Nissan’s product planning boss Mark Perry says that this is just the first step in a larger plan.“This is not a test to determine whether or not it’s going to work. This is the beginning of mass marketing,” he said.

Full retail sales are planned for 2012, but Perry says they will begin sooner if a market has the infrastructure ready to support the vehicles. Nissan also plans to offer the LEAF for fleet sales in 2010.

An infrastructure network of 12,500 recharging stations will be built throughout the five markets by Phoenix-based Electric Transportation Engineering Corp., which has received a $99.8 million grant from the U.S. Department of Energy. An additional $199.6 million necessary to built the infrastructure will come from the individual cities and states.

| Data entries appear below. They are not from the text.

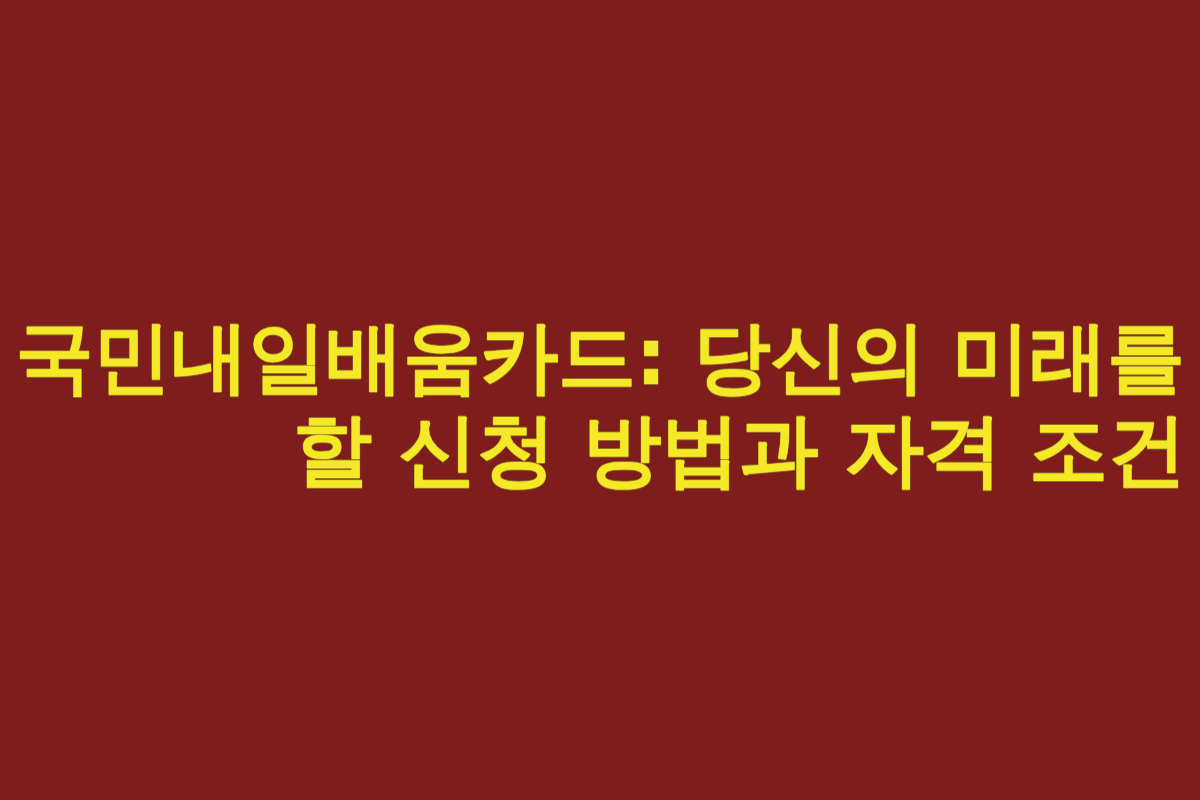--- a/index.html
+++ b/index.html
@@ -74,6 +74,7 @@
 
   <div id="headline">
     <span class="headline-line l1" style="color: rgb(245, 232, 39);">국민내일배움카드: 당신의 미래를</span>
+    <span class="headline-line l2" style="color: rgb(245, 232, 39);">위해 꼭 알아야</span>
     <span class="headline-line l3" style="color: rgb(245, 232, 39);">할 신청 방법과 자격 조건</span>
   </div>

Owners of the first 5,000 cars will be able to purchase the at Nissan dealers but will have to sign on to allow Nissan to monitor the car’s performance over the first two years. Nissan says it wants to see how electric vehicle recharging habits play out in the real world. Owners will also be “chosen” by Nissan as the automaker wants to make sure the information it obtains is relevant. “We don’t want these first cars going to somebody who commutes 150 miles a day or who lives a great distance from a recharging station,” he said.

As for the price, Nissan hasn’t release specifics but did say that it would be comparable to a fully-loaded compact car.